# MATHEMATICS

1. Express the confidence interval ( 0.018,0.114) in the form of p-E<p< p+E

2. In the week before and the week after a holiday there were 10,000 total deaths, and 4954 of them occurred in the week before the holiday. (Show work)

a. Construct a 90% confidence interval estimate of the proportion of deaths in the week before the holiday to the total deaths in the week before and the week after the holiday.

b. Based on the result, does there appear to be any indication that people can temporarily postpone their death to survive the hoiday? yes or no

3.An online site presented this question, Would the recent norovirus outbreak deter you from taking a cruise?” Among the 34,643 people who responded, 68% answered yes. Use the sample data to construct a 95% confidence interval estimate for the proportion of the population of all who would respond yes to that question. Does the confidence interval provide a good estimate of the population proportion?

4. A data set includes 110 body temperatures of healthy adult humans for which x= 98.0 F and s= 0.74F Complete parts a & b (Show work)

a. What is the best point estimate of the mean body temperature of all healthy humans?

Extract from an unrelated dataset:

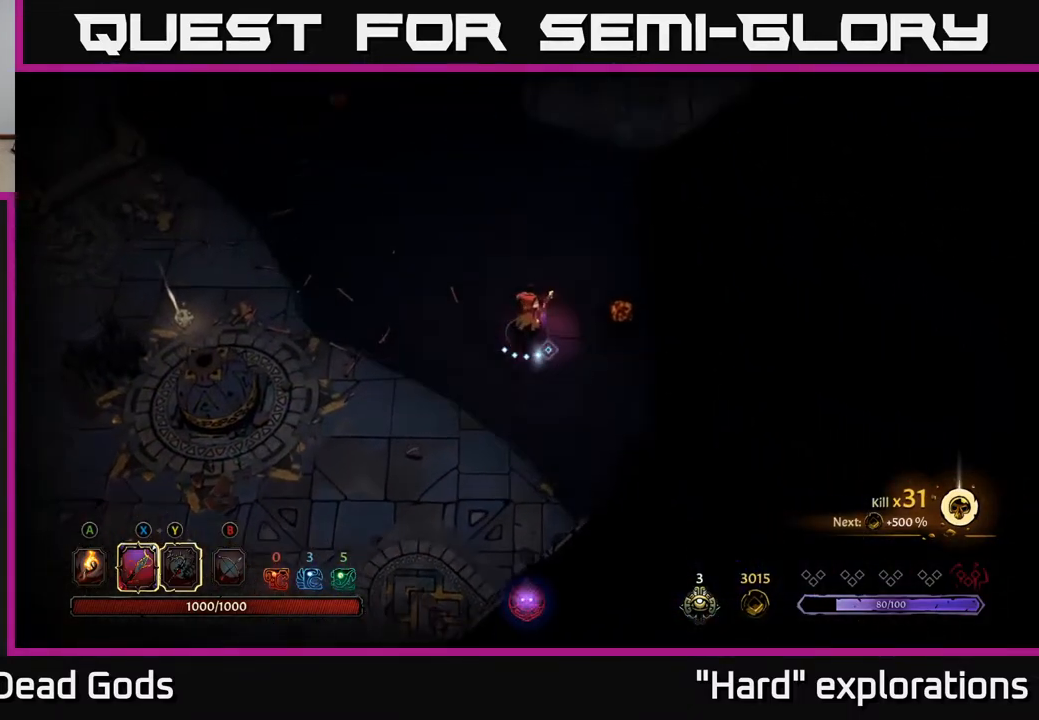
{"buttons": [], "left_stick": "up", "right_stick": "center", "events": [[250, "left_stick", "up-left"], [450, "left_stick", "up"]]}
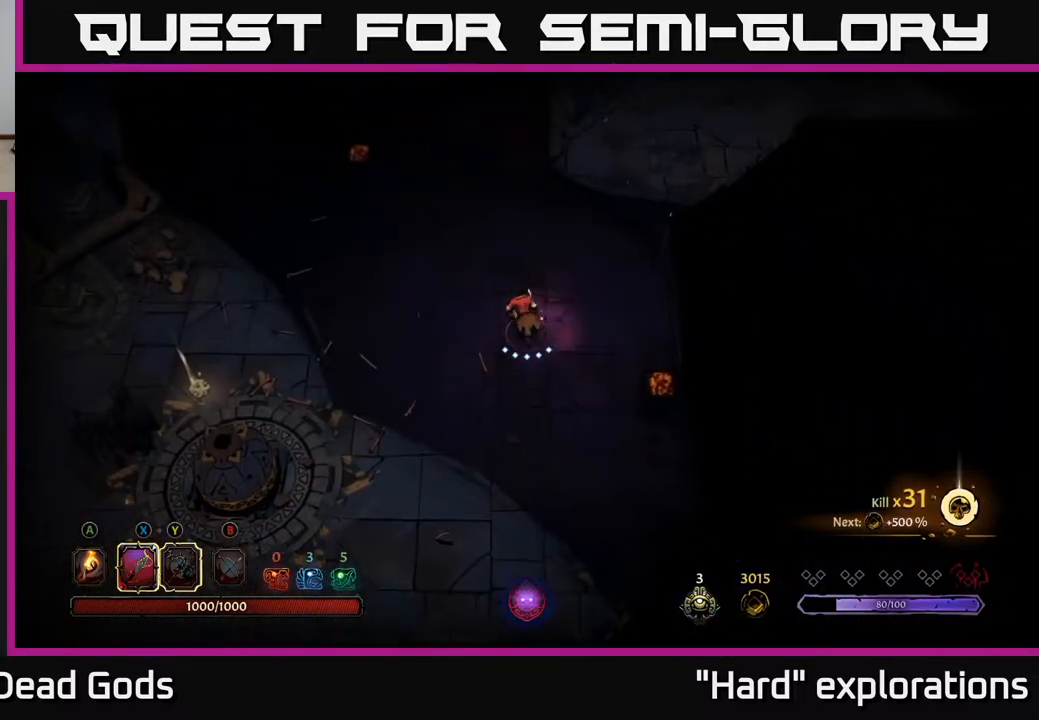
{"buttons": [], "left_stick": "up", "right_stick": "center", "events": [[300, "A", "down"], [417, "A", "up"]]}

b. Using the sample statistics, construct a 99% confidence interval estimate of the mean body temperature of all healthy humans. Do the confidence interval limits contain 98.6F? What does the sample suggest avout the use of 98.6F as the meand body temperature?

What is the confidence intercal estimate of the population mean?

___F<u<___F

Do the confidence interval limits contain 98.6F yes or no?

5. In a sample of seven cars, each car was tested for nitrogen-oxide emissions ( in gram per mile) and the following results were obtained: 0.06, 0.18, 0.11, 0.16, 0.05, 0.05, 0.11. Assuming that this sample is representive of the cars in use, construct a 98% confidence interval estimate of the mean amount of nitrogen-oxide emissions for all cars. If the EPA requires that nitrogen-oxide emissions be less than 0.165 g/mi, can we safely conclude that this requirement is being met?

What is the confidence interval estimate of the mean amount of nitrogen-oxide emissions for all cars?

___g/mi < u < -___ g / mi (round three decimal places as needed)

Can we safely conclude that the requirement that nitrogen-oxide emissions be less than 0.165 g/mi is being met?

6. In order to estimate the mean amount of time computer users spend on the internet each month, how many computer users must be surveyed in order to be 90% confident that your sample mean is within 12 minutes of the population mean? Assume that the standard deviation of the population of monthy time spent on the internet is 197 min. What is the major obstacle to getting a good estimate of the population mean? Use technology to find the estimated minimum required sample size.

The minimum sample size required is ____computer users.

What is the major obstacle to getting a good estimate of the population mean?

a. there may not be 730 computere users

b. The data does note provided information on what the computer users did while on the internet.

c. It is difficult to precisely measure the amount of time spent on the internet invalidating some data values

d. There are no obstacles to getting a good estimate of the population mean

7.If we find that there is a linear correlation between the concentration of carbon dioxide in our atmosphere and the global temperature, does that indicate that changes in the concentration of carbon dioxide cause changes in the global temperature?

8. For a sample of eight bears researchers measured the distances around the bears chests and weighed the bears. Minitab was used to find that the value of the linear correlation coefficient is r=0.829. Using a=0.05, determine if there is a linear correlation between chest size and weight . What proportion of the variation in weight can be explained by the linear relationship between weight and chest size.

a. Is there a linear correlation between chest and weight?

b. What proportion of the variation in wight can be explained by the linear relationship between weight and chest size?